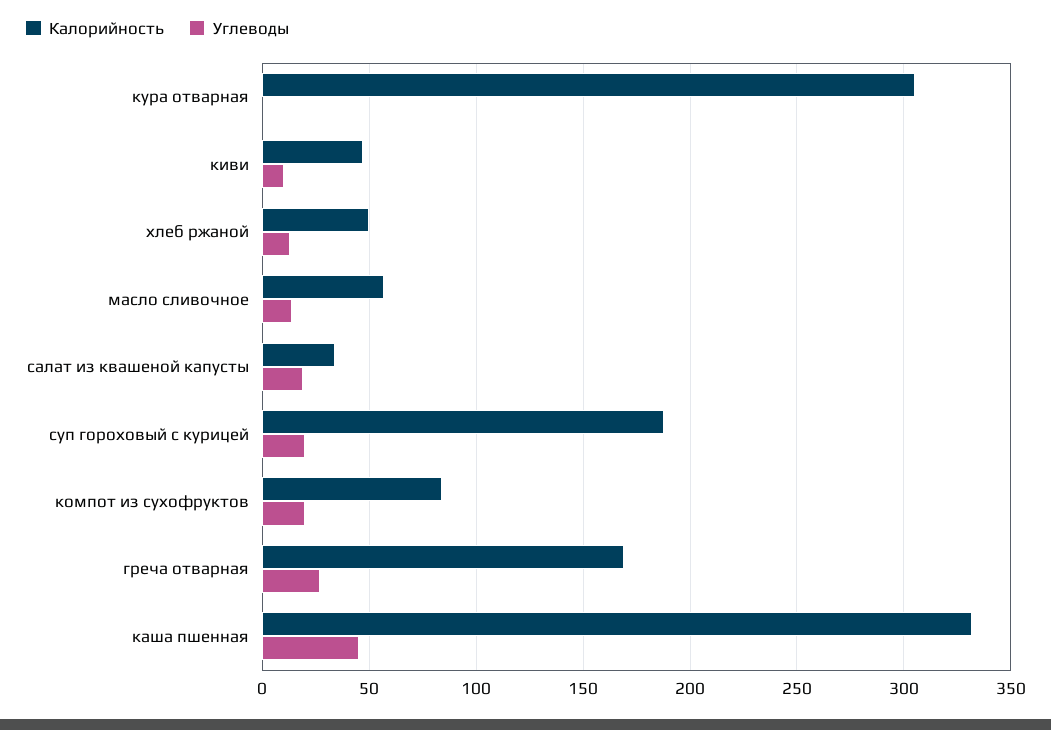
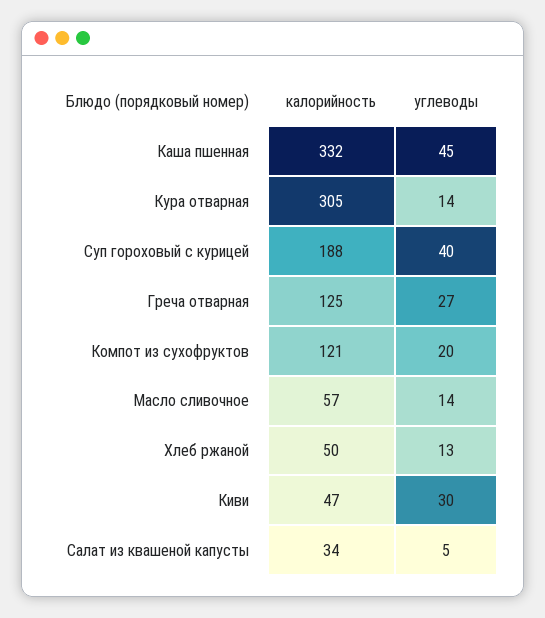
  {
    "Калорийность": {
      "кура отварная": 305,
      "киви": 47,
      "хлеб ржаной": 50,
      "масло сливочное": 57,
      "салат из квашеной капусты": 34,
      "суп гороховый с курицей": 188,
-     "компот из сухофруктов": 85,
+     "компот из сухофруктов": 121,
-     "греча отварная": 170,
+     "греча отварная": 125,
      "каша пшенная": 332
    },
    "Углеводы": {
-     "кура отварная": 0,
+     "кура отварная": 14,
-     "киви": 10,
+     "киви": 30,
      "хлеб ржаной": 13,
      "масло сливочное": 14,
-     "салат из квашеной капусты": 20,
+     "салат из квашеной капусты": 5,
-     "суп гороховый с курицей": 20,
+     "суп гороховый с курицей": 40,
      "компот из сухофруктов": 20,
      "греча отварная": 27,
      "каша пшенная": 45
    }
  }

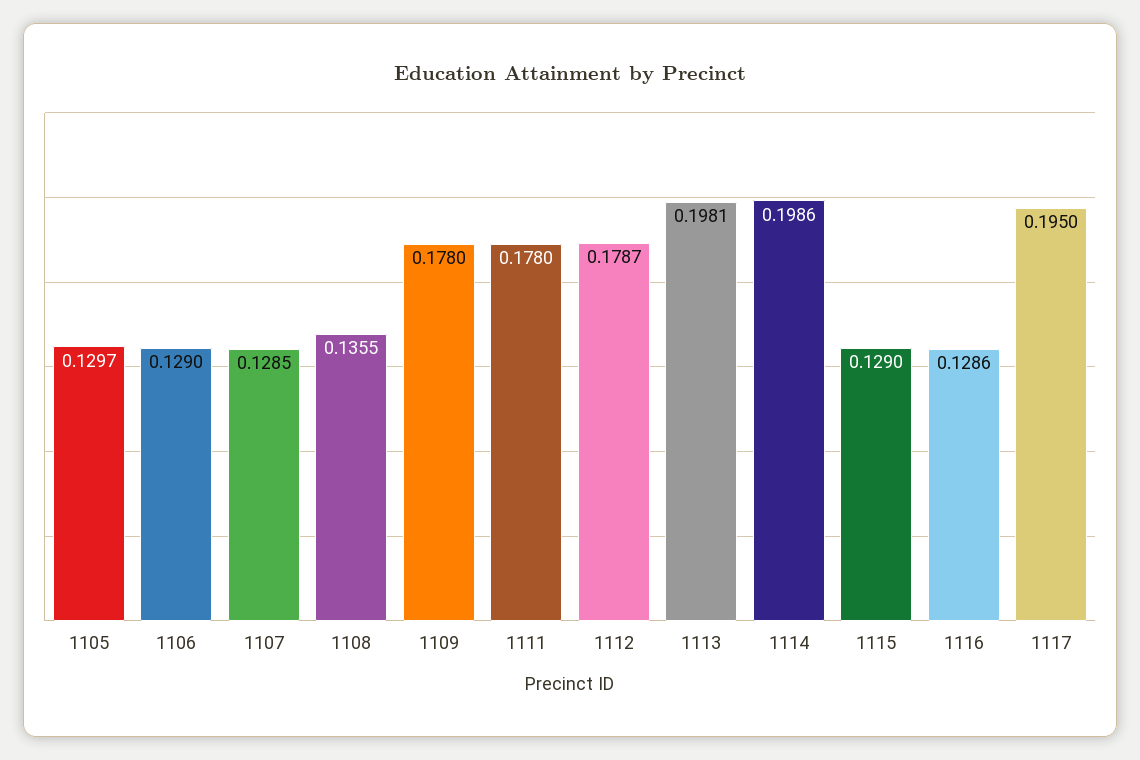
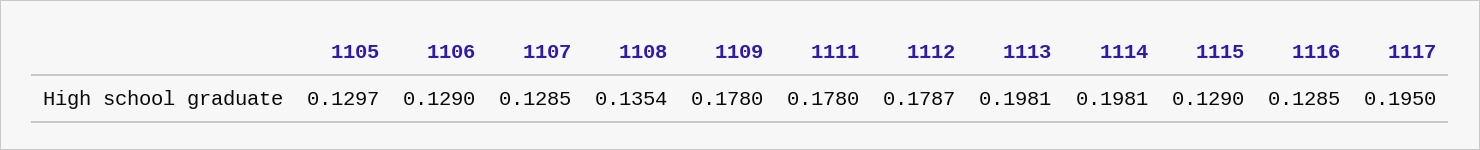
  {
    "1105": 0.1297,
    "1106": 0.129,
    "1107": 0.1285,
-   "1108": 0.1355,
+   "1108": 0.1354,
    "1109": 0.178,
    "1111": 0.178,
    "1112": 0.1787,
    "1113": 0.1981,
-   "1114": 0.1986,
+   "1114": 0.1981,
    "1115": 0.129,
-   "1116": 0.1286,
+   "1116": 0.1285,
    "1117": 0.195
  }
...
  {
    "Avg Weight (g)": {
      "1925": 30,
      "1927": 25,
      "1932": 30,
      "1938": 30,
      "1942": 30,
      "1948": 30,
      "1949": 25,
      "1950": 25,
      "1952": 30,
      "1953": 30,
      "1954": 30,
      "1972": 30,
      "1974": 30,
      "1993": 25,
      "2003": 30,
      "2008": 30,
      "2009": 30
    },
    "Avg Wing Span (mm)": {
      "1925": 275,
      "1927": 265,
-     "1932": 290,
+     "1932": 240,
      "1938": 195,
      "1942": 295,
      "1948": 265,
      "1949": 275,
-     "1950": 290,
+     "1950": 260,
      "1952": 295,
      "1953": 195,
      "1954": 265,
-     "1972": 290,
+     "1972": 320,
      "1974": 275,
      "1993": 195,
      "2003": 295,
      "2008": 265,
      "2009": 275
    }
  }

▸ Directions for this task: Could you report all lines of the listing that hold "салат"?

▸ The completed task:
      "салат из квашеной капусты": 34,
-     "салат из квашеной капусты": 20,
+     "салат из квашеной капусты": 5,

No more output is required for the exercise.